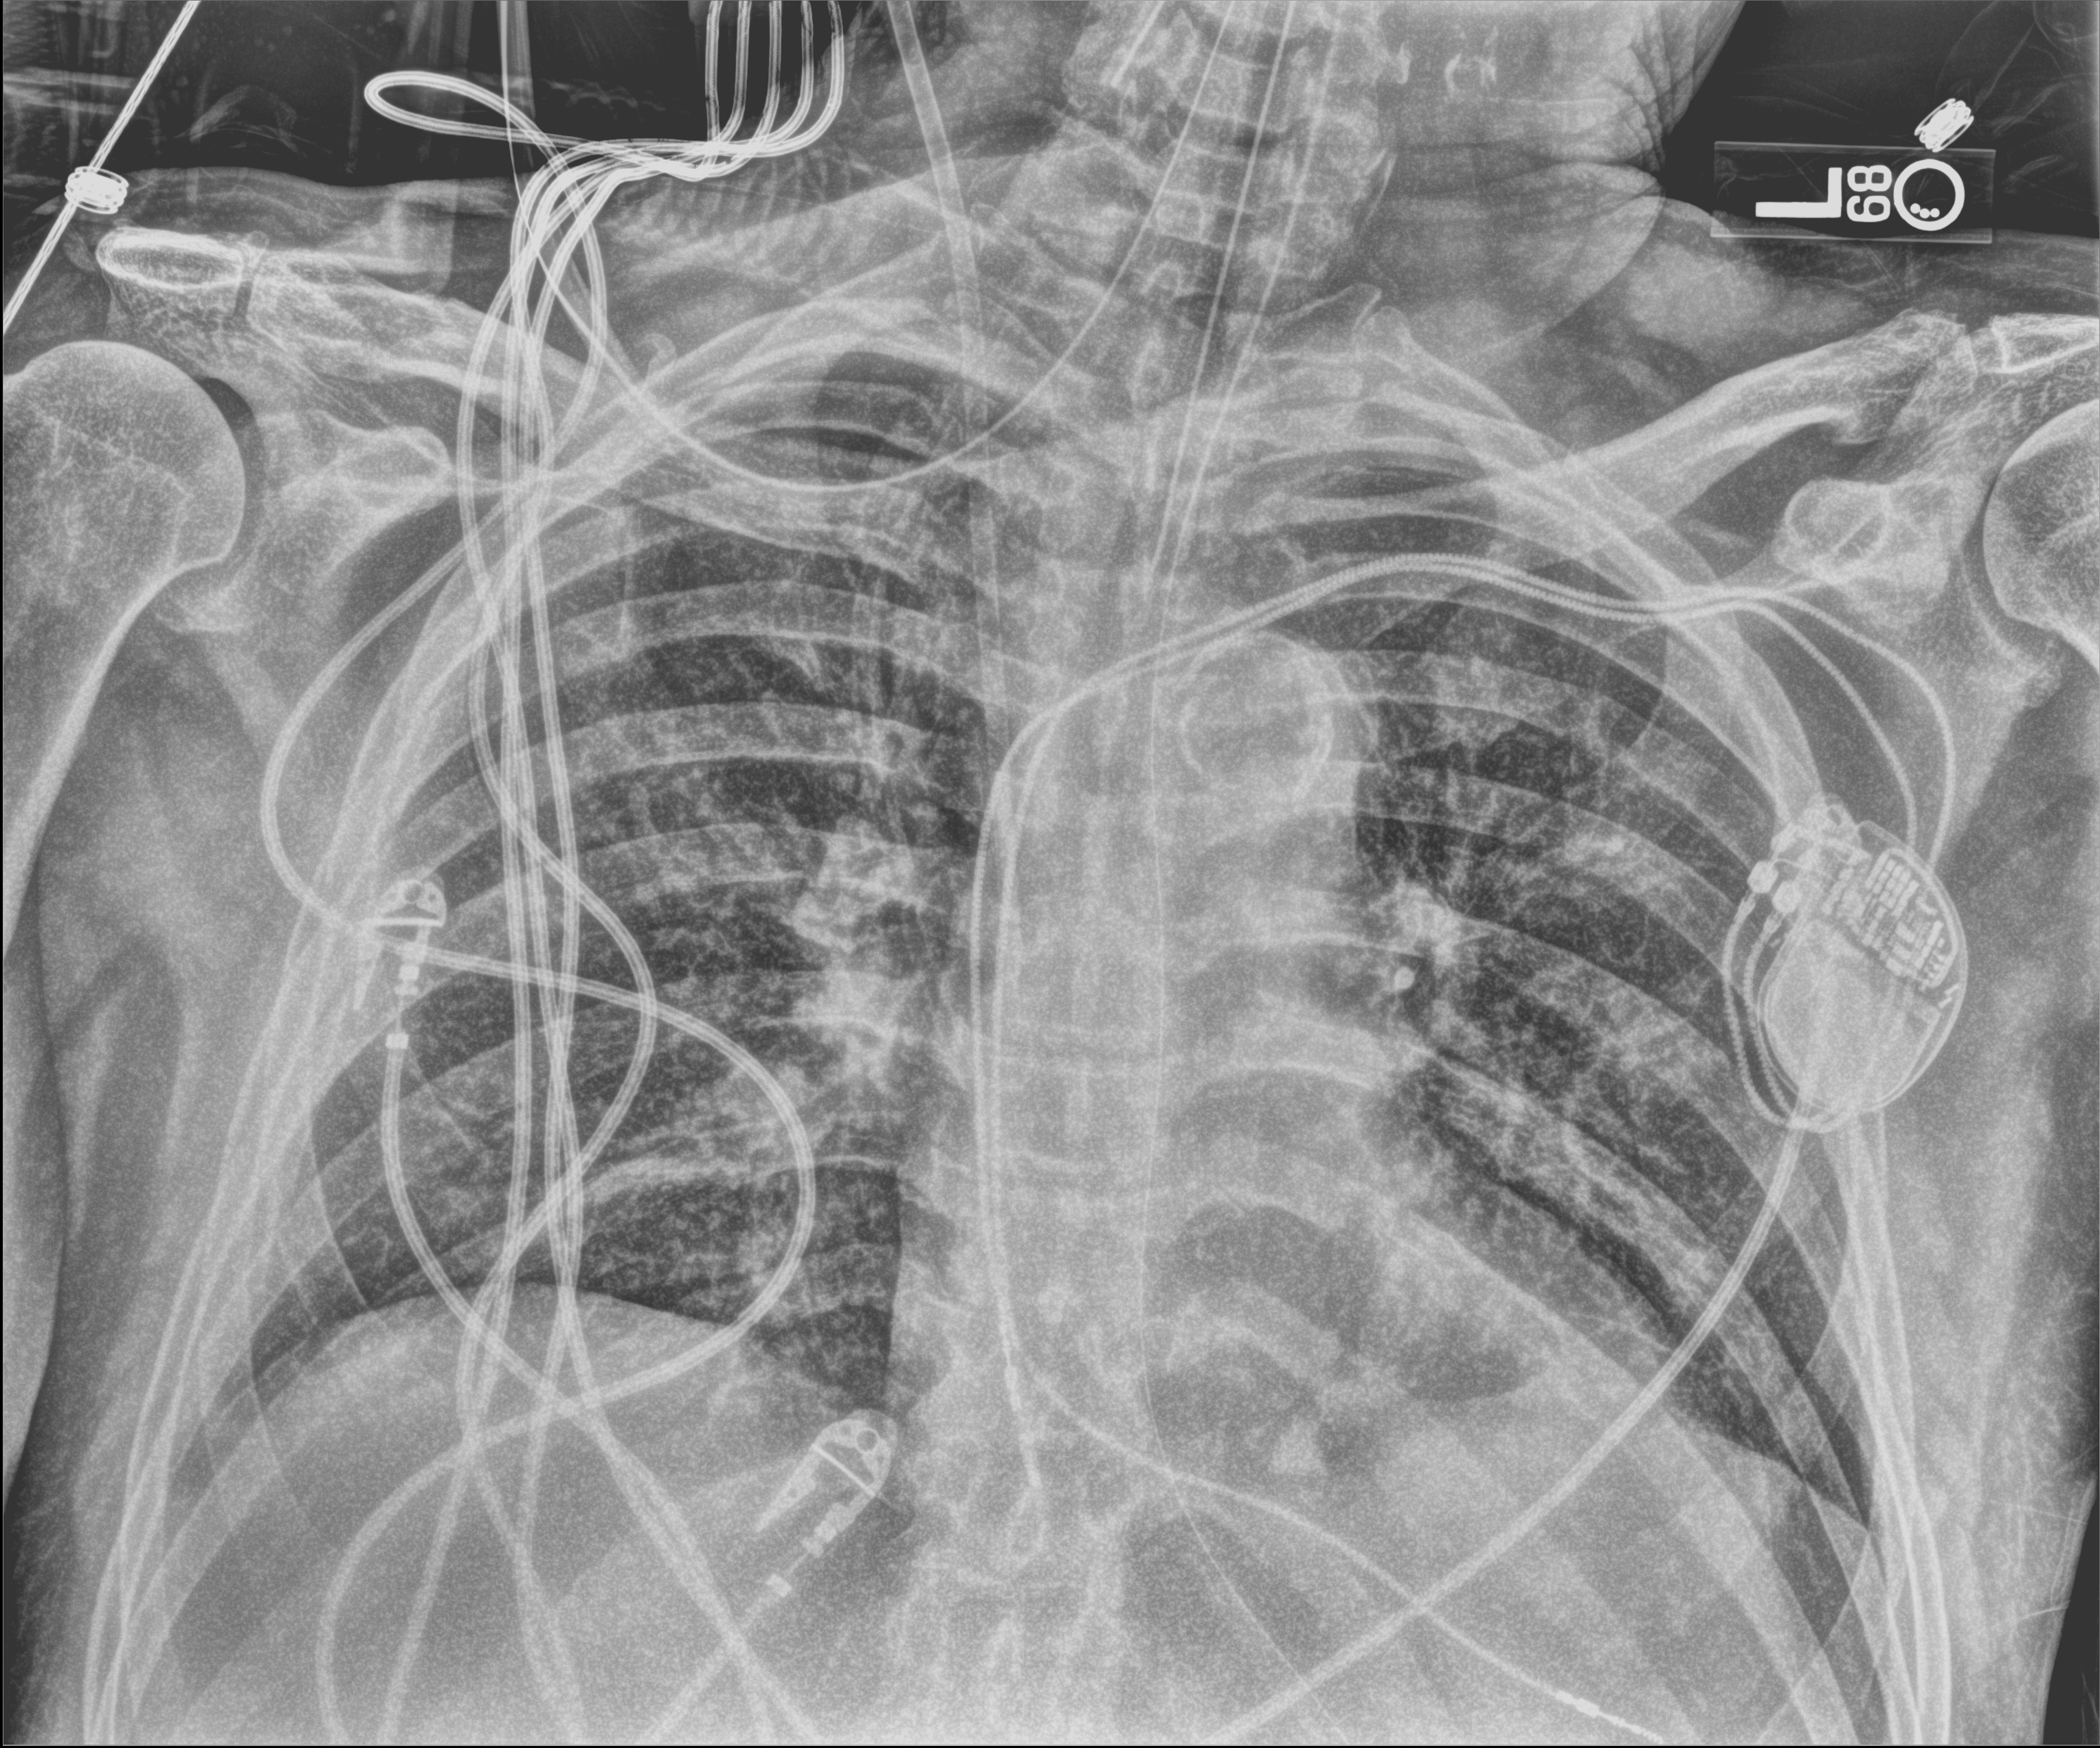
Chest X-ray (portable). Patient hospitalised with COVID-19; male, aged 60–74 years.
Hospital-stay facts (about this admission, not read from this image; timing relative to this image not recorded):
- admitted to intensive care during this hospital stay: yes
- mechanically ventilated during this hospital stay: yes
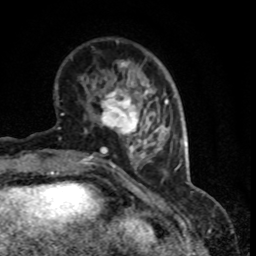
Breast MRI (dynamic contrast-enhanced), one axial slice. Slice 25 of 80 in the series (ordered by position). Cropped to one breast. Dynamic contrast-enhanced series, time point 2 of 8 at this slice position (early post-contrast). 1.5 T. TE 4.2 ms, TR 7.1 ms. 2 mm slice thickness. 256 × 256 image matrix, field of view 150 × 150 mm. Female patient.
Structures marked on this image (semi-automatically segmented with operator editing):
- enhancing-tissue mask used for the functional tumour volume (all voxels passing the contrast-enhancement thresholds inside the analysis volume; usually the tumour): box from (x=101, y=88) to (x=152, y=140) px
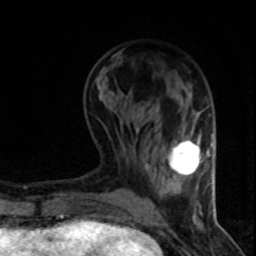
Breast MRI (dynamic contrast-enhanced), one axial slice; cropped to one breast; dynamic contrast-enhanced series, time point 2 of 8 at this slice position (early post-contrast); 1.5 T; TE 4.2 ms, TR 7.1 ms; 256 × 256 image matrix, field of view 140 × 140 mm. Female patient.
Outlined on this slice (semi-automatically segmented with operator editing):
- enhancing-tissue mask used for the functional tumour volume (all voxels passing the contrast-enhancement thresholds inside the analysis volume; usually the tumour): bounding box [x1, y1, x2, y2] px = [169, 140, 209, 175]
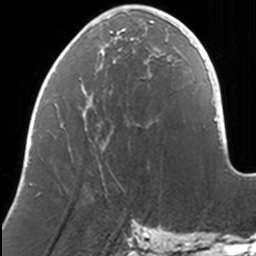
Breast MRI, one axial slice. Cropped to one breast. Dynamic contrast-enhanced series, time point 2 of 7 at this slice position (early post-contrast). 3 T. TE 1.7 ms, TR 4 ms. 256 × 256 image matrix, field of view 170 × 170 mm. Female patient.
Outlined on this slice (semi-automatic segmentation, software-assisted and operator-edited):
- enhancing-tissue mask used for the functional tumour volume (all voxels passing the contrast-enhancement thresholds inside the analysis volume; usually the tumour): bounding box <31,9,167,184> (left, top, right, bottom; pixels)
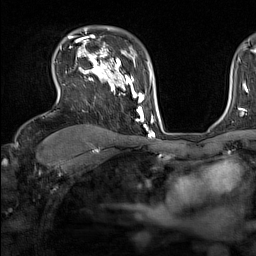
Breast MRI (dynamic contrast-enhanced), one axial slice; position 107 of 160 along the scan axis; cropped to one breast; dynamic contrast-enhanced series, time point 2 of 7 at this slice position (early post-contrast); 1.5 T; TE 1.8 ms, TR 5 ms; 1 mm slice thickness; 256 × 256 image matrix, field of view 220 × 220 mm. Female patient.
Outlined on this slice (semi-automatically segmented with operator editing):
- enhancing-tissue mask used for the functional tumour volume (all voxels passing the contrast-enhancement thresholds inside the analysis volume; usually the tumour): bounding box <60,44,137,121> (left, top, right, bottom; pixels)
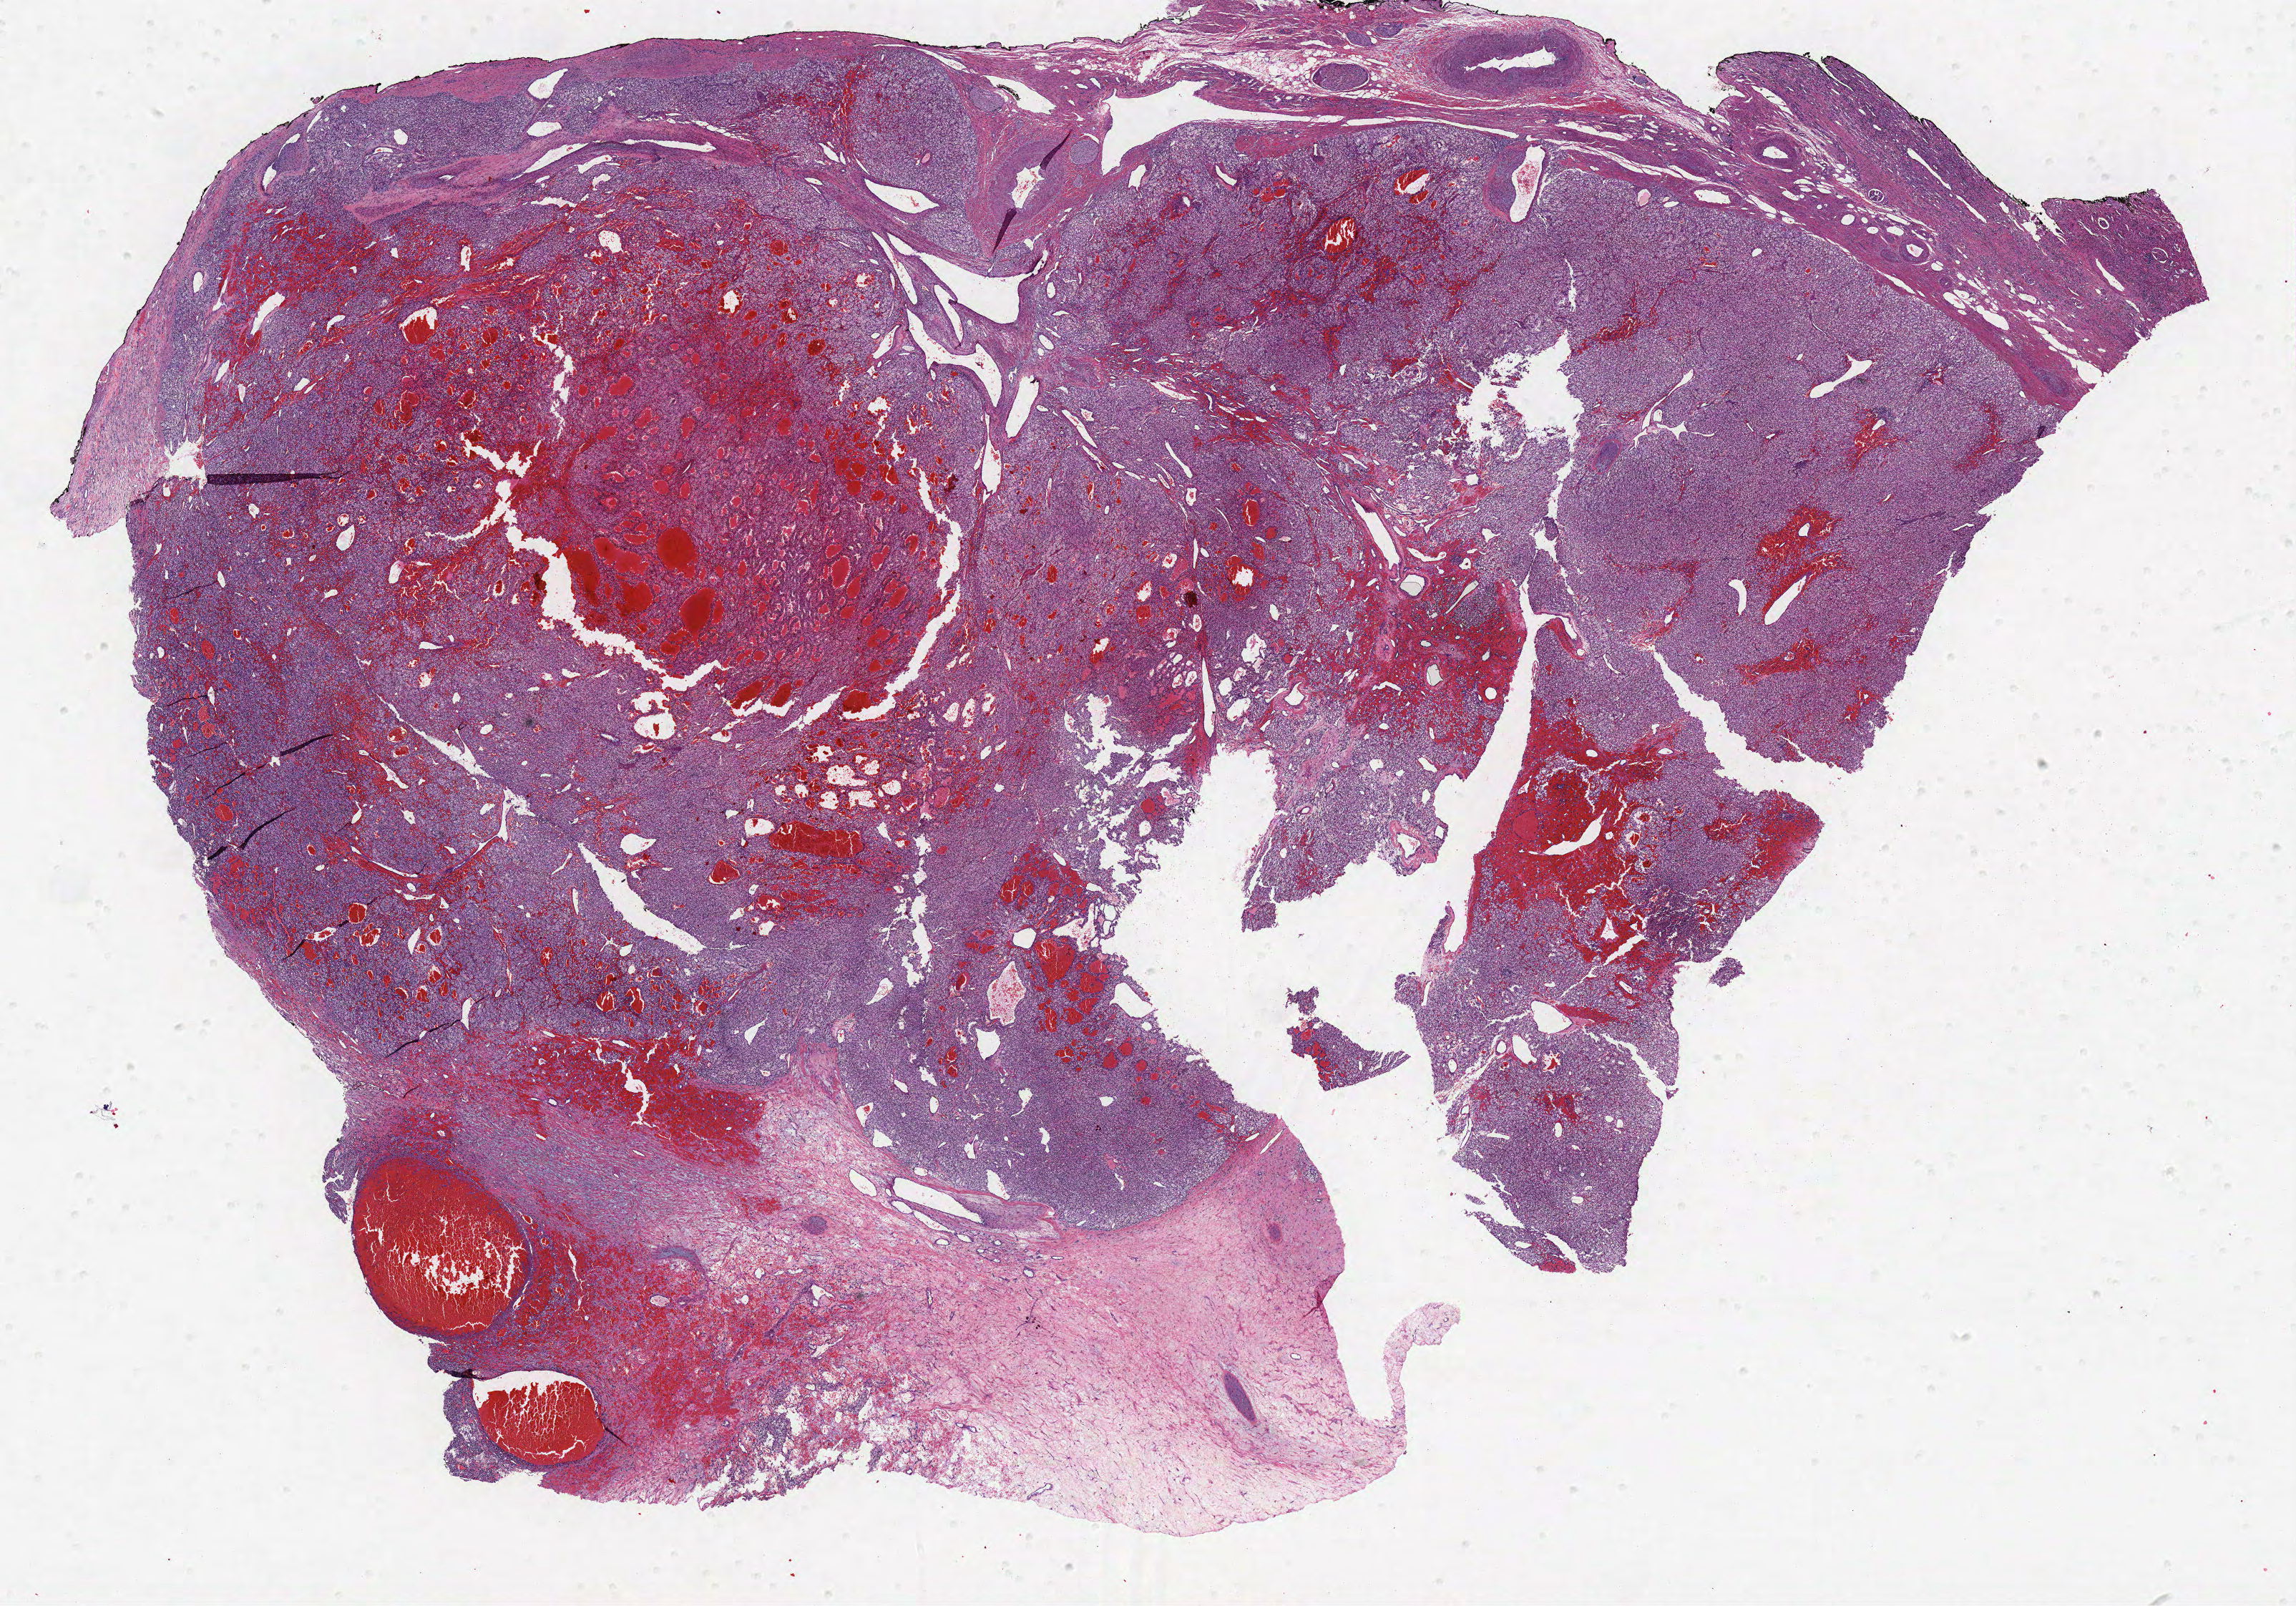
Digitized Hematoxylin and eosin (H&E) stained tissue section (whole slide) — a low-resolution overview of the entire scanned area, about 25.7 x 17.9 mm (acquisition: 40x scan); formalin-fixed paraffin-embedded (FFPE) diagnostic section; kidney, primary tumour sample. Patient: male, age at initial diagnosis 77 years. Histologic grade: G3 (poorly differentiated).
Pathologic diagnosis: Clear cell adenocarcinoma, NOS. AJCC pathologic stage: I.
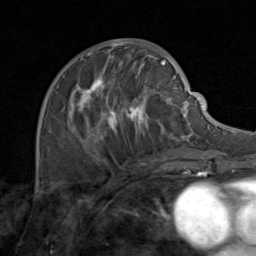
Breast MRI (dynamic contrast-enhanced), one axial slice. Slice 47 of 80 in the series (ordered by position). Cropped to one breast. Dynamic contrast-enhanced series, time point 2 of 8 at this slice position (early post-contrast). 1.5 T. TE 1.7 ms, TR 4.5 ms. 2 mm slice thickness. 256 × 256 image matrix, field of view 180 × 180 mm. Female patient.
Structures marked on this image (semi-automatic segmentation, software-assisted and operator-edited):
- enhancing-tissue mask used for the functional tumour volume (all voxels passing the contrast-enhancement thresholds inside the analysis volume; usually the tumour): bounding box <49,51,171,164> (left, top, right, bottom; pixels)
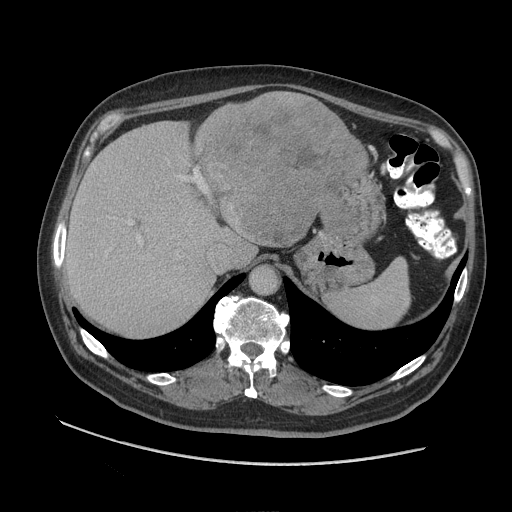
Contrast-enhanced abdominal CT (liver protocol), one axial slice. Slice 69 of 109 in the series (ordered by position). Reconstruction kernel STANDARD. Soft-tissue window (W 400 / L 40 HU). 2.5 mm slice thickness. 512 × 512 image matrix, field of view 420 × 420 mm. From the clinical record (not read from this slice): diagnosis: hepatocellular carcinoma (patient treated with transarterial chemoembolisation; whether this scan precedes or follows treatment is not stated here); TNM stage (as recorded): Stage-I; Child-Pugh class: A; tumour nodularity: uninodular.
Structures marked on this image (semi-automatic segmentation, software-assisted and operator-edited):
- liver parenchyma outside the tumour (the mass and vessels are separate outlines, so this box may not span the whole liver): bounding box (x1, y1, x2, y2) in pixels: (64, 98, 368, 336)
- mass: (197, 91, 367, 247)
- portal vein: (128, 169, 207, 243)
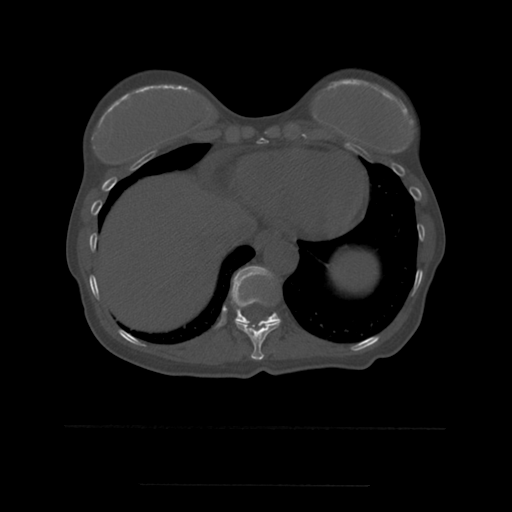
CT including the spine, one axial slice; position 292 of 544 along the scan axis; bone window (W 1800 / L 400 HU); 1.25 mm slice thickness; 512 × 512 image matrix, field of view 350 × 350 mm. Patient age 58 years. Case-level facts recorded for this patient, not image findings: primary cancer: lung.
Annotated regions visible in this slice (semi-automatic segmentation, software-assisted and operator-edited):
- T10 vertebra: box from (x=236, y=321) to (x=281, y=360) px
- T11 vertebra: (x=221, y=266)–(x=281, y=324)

★ ★ ★ ★ ★

**YOUR GOAL:** Range to print from the listing above: from the line with "<49,51,171,164> (left, top, right, bottom; pixels)" up to and including the line with "- portal vein: (128, 169, 207, 243)". Please print those lines exactly, with no pictures and nothing more.

**RESPONSE TO THIS EXERCISE:**
- enhancing-tissue mask used for the functional tumour volume (all voxels passing the contrast-enhancement thresholds inside the analysis volume; usually the tumour): bounding box <49,51,171,164> (left, top, right, bottom; pixels)
Contrast-enhanced abdominal CT (liver protocol), one axial slice. Slice 69 of 109 in the series (ordered by position). Reconstruction kernel STANDARD. Soft-tissue window (W 400 / L 40 HU). 2.5 mm slice thickness. 512 × 512 image matrix, field of view 420 × 420 mm. From the clinical record (not read from this slice): diagnosis: hepatocellular carcinoma (patient treated with transarterial chemoembolisation; whether this scan precedes or follows treatment is not stated here); TNM stage (as recorded): Stage-I; Child-Pugh class: A; tumour nodularity: uninodular.
Structures marked on this image (semi-automatic segmentation, software-assisted and operator-edited):
- liver parenchyma outside the tumour (the mass and vessels are separate outlines, so this box may not span the whole liver): bounding box (x1, y1, x2, y2) in pixels: (64, 98, 368, 336)
- mass: (197, 91, 367, 247)
- portal vein: (128, 169, 207, 243)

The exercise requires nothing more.